Jon, for this particular oven setup, I don't think you're ever going to hit Neapolitan bake times. That being the case, I think you should embrace NY style wholeheartedly. Start off by losing the Caputo and the fresh mozzarella and going with a brick mozzarella that you grate yourself. 650 isn't bad for a hearth temp, but you might want to push it a little higher, if possible.
One of the big downsides to firebrick is that it sucks up a load of heat and takes a very long time to pre-heat. The more mass you have, the worse it gets. For a system with this much energy going into it, you shouldn't be using full size firebricks, but firebrick splits. Even splits will most likely take at least 90 minutes to pre-heat. Charcoal underneath helps, but you have to remember that, with full size bricks, the heat from the charcoal underneath is traveling a really long way, over a long period of time, due to the insulating properites/lack of conductivity of the firebrick.
Getting good undercrust browning in the right amount of time (4ish minutes) is the easy part. To achieve good top browning, you either need a lot hotter ceiling (1000ish), a lower ceiling and/or a ceiling with more thermal mass. Does the kind of grill have the capability to pump vast quantities of heat into the dome during the bake?

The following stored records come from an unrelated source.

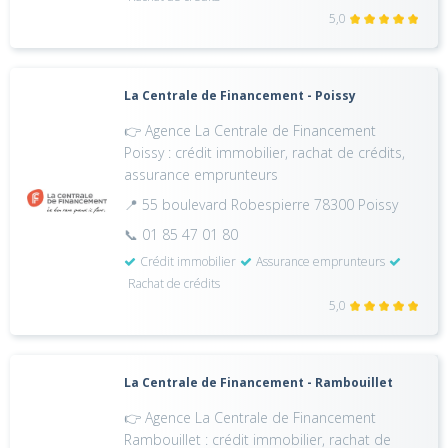
5,0
La Centrale de Financement - Poissy
👉 Agence La Centrale de Financement
Poissy : crédit immobilier, rachat de crédits,
assurance emprunteurs
📍 55 boulevard Robespierre 78300 Poissy
📞 01 85 47 01 80
Crédit immobilier
Assurance emprunteurs
Rachat de crédits
5,0
La Centrale de Financement - Rambouillet
👉 Agence La Centrale de Financement
Rambouillet : crédit immobilier, rachat de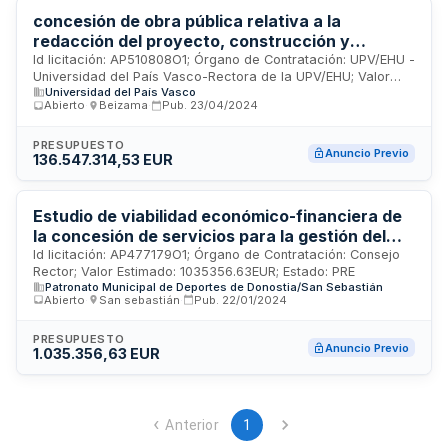
concesión de obra pública relativa a la
redacción del proyecto, construcción y
posterior explotación de una nueva residencia
Id licitación: AP510808O1; Órgano de Contratación: UPV/EHU -
Universidad del País Vasco-Rectora de la UPV/EHU; Valor
universitaria en el Campus de Gipuzkoa de la
Universidad del País Vasco
Estimado: 136547314.53EUR; Estado: PRE
UPV/EHU.
Abierto
·
Beizama
·
Pub.
23/04/2024
PRESUPUESTO
Anuncio Previo
136.547.314,53 EUR
Estudio de viabilidad económico-financiera de
la concesión de servicios para la gestión del
campo de fútbol municipal de Matigoxotegi
Id licitación: AP477179O1; Órgano de Contratación: Consejo
Rector; Valor Estimado: 1035356.63EUR; Estado: PRE
Patronato Municipal de Deportes de Donostia/San Sebastián
Abierto
·
San sebastián
·
Pub.
22/01/2024
PRESUPUESTO
Anuncio Previo
1.035.356,63 EUR
Anterior
1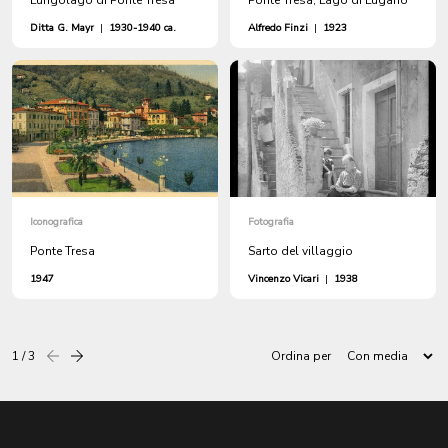
Ditta G. Mayr
|
1930-1940 ca.
Alfredo Finzi
|
1923
Iconografica
Fotografia
Ponte Tresa
Sarto del villaggio
1947
Vincenzo Vicari
|
1938
1 / 3
Ordina per
Precedente
successiva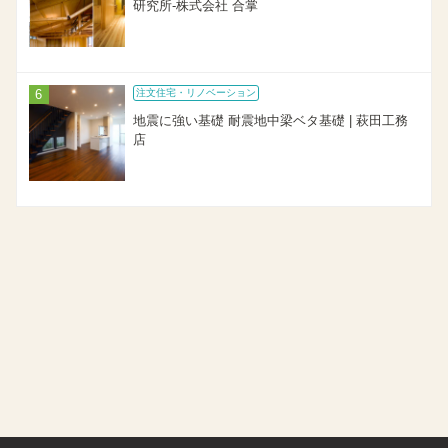
研究所-株式会社 合掌
注文住宅・リノベーション
地震に強い基礎 耐震地中梁ベタ基礎 | 萩田工務
店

Do you keep the top closed during the bake? You might be able to aid top browning a tiny bit by covering the lid with some heat proof insulation, but, generally speaking, thin steel domes of that height are a recipe for failure. A stone ceiling would go a long way in aiding top browning, but the ceiling has to be bigger than the hearth so that it collects the heat coming up from below. Without a second stone, you're going to need a massive amount of heat coming from the side. Does this grill have any kind of forced air option?
Btw, raw flour is very bitter. Generally speaking, you should use one peel for launching and one for retrieving, but, if you only have one peel, clean it carefully after launching so you don't get flour on the finished pie.